** Start Extracted information **
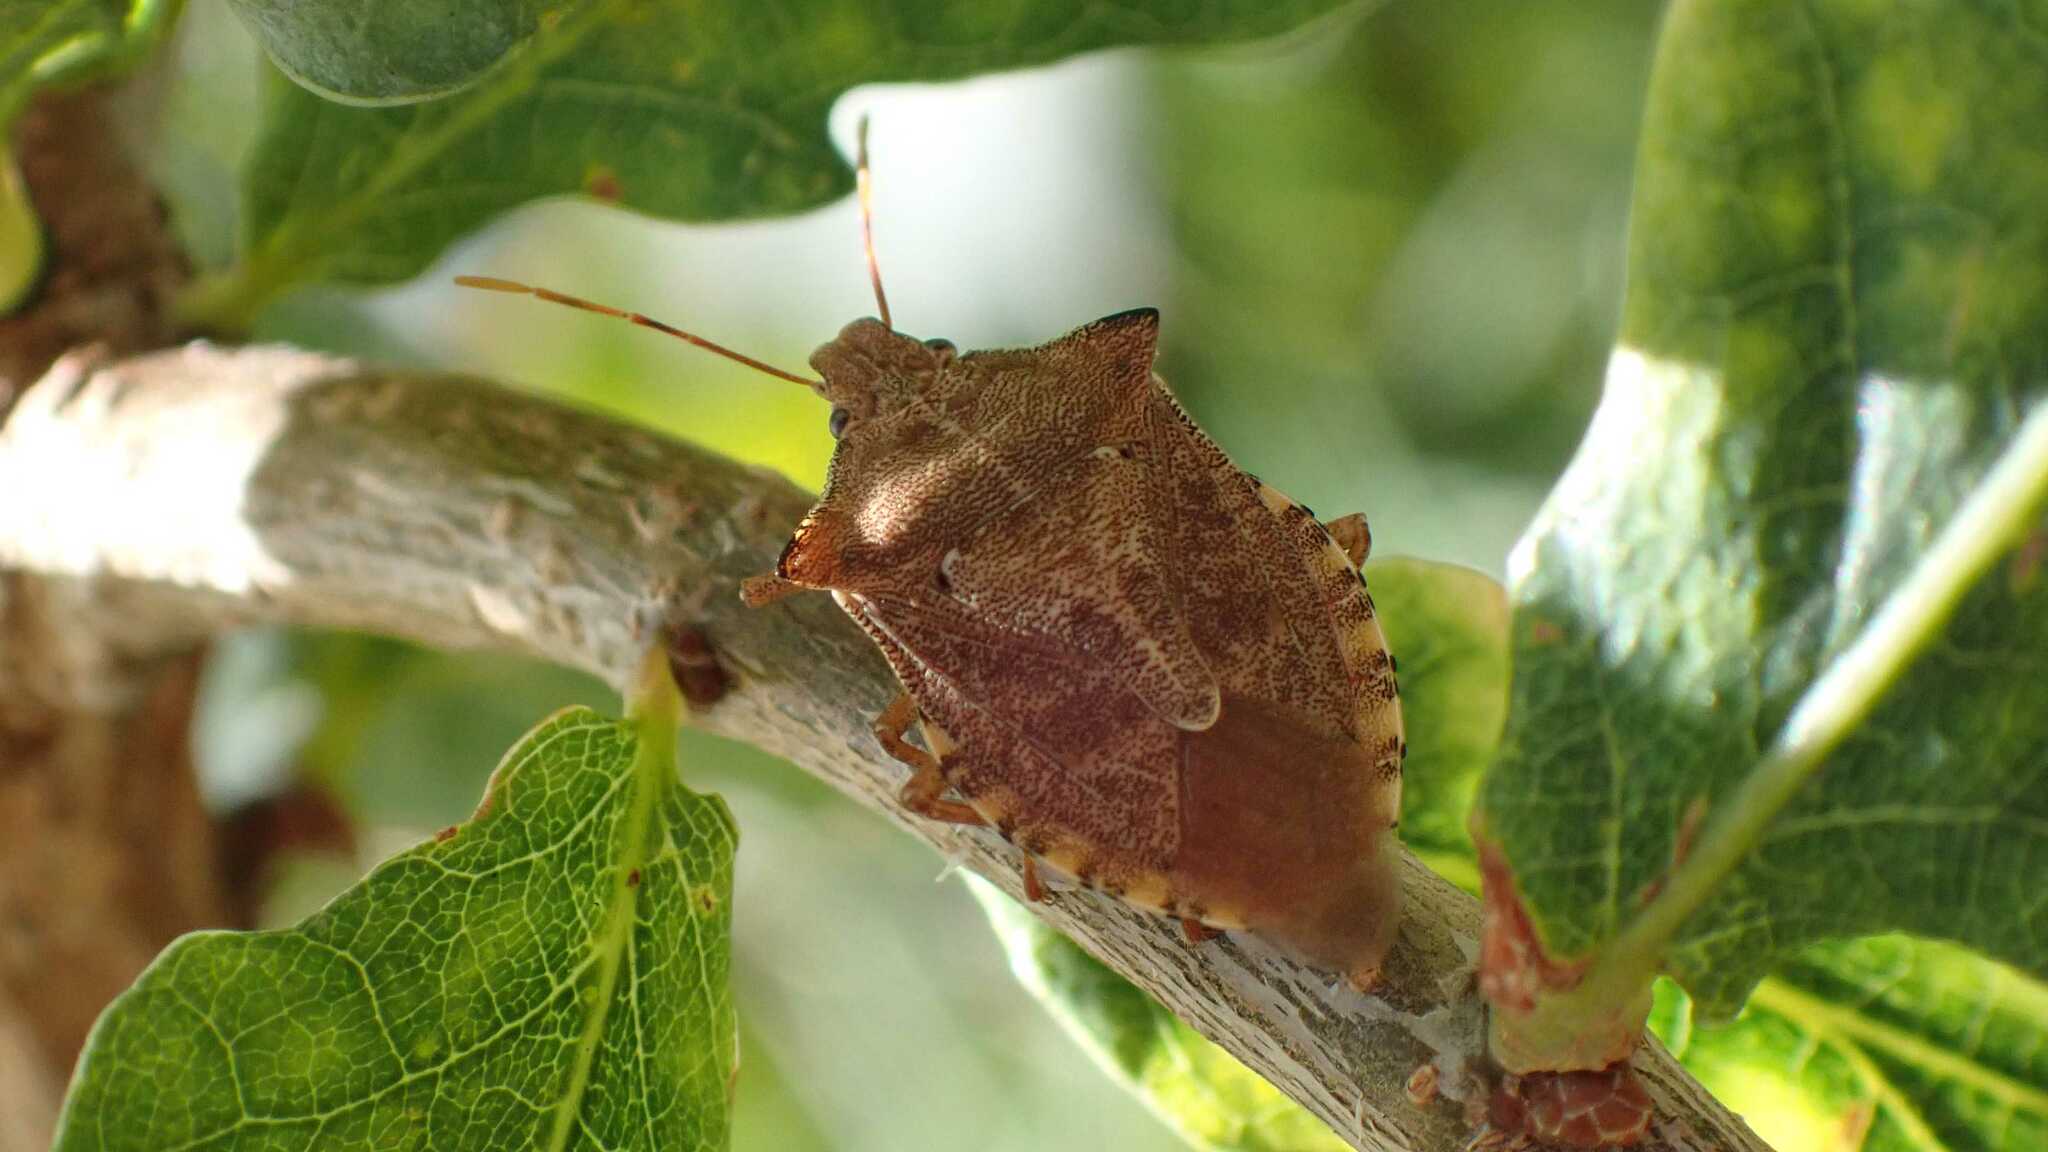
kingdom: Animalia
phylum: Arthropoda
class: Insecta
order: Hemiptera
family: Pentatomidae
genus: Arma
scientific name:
** End Extracted information **
* [Given problem]: Copy every line of the rows above word for word, leaving out the pictures.

* [Output of the task]:
kingdom: Animalia
phylum: Arthropoda
class: Insecta
order: Hemiptera
family: Pentatomidae
genus: Arma
scientific name:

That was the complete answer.